2) FMO becoming a 99% holder of Vinca after conversion of the CCDs, would also not prima facie breach foreign exchange regulations, and it would be permitted use the funds received by Vinca pursuant to the above transaction as per extant laws.

3) If the funds in Vinca are proposed to be repatriated, permission of the Reserve Bank of India (“RBI”) would be required.

4) The conduct of Hubtown in not making payments upon invocation of the corporate guarantee leaves doubt about the good faith of Hubtown, and therefore, it would be required to deposit the principal sum involved in the dispute before the Bombay HC for the defence of the suit.

OUR OBSERVATIONS AND COMMENTS

1) The RBI had by a notification No. FEMA 294/2013-RB dated November 12, 2013 (“RBI Notification”), and further by A.P. (DIR Series) Circular No. 86 dated January 9, 2014 (“RBI Circular”) amended Regulation 9 of the Foreign Exchange Management (Transfer or Issue of Security by a Person Resident outside India) Regulations, 2000 (“FEMA 20”) to among other things, provide that non-residents investors are not permitted an assured exit price at the time of making such investment and shall exit at the price prevailing at the time of exit. All existing contracts were required to comply with the provisions of the RBI Circular for compliance with FEMA 20.

2) It is significant that the Hon’ble Supreme Court (i) directed Hubtown to deposit INR 418 crores to defend the suit without having delved into the merits of the case or adjudicated whether the foreign investment by FMO is in violation of FEMA 20, and (ii) did not focus on the fact that the ultimate 99% beneficiary of a favourable judgment for IDBI was FMO, and observed FMO and Vinca would have to separately ensure compliance of extant foreign exchange law if any of the proceeds of the suit were proposed to be repatriated outside India, once realised. The Hon’ble Supreme Court appeared reluctant to uphold the relief granted to Hubtown from its contractual obligations merely on the ground that investment structure used by FMO may not be compliant with extant foreign exchange law.

Interestingly, the Hon’ble Supreme Court in Vodafone Holdings BV v. Union of India ((2012) 6 SCC 613), sought to examine at the entire transaction, rather than looking at the prima facie facts, to determine whether a series of transactions have been used as a colourable device to contravene an existing law, and rendered such structures void.

### PROVIDED MATERIAL
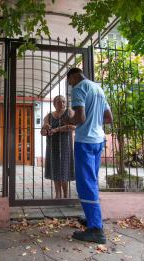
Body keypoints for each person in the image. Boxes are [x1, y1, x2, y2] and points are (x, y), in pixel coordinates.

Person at [63, 68, 113, 244]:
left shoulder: (79, 88)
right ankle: (92, 219)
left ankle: (96, 230)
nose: (70, 86)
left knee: (85, 184)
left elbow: (80, 117)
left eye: (69, 82)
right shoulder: (98, 88)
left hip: (85, 142)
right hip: (98, 141)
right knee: (91, 180)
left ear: (73, 76)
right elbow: (108, 118)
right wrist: (94, 121)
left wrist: (68, 121)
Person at [41, 95, 76, 198]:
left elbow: (74, 126)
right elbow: (42, 132)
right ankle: (58, 194)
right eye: (59, 102)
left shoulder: (69, 112)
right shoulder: (49, 116)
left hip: (65, 145)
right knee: (55, 169)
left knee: (64, 169)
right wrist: (46, 129)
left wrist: (57, 129)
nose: (62, 104)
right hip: (53, 146)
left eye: (64, 102)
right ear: (54, 104)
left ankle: (65, 194)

### WHAT YOU WILL DO
A: According to the Hubtown commentary, what sum did the Supreme Court direct Hubtown to deposit in order to defend the suit?
B: Decide whether each statement agrees with the Hubtown commentary, answering yes or no and quoting the words that settle it: (i) Repatriating the funds in Vinca would require the permission of the RBI. (ii) Under amended FEMA 20, non-resident investors may be promised an assured exit price when they invest. (iii) Existing contracts were exempt from the provisions of the RBI Circular.
C: Write the next part of the Hubtown commentary, picking up after its final sentence.
The entries have no connection to the Hubtown commentary.

### RESULTS
A: INR 418 crores.

B:
(i) Yes: "If the funds in Vinca are proposed to be repatriated, permission of the Reserve Bank of India (“RBI”) would be required."
(ii) No: "non-residents investors are not permitted an assured exit price at the time of making such investment"
(iii) No: "All existing contracts were required to comply with the provisions of the RBI Circular for compliance with FEMA 20."

C:
It appears, and in a way it is good for foreign investors that the Hon’ble Supreme Court in IDBI v. Hubtown, has signalled reluctance towards granting Indian Parties relief that will enable them to renege from their contractual obligations by challenging the compliance of foreign investment structures with Indian foreign exchange law, especially when such Indian Parties were a privy to such structures. This in addition to legislative reforms should provide foreign investors additional incentive to invest in India.

3) Since February 2015, the stated policy of the RBI (as provided in its bi-monthly monetary statement) is to permit more flexibility in pricing of unlisted securities. It will be interesting to observe whether the RBI chooses to initiate proceedings against FMO or Vinca on the basis of the transaction structure, especially since the Hon’ble Supreme Court has not made a ruling on the validity of the structure, but chosen to merely have the case adjudicated on its merits by the Bombay HC. Further, we know about the controversy in the Tata Docomo matter and about such structures. We would have to wait to see whether the RBI would seek to liberalise pricing, and returns on securities to legitimise such structures going forward.

Disclaimer: The information provided in this update is intended for informational purposes only and does not constitute legal opinion or advice. Readers are requested to seek formal legal advice prior to acting upon any of the information provided herein. This update is not intended to address the circumstances of any particular individual or corporate body. There can be no assurance that the judicial/ quasi judicial authorities may not take a position contrary to the views mentioned herein.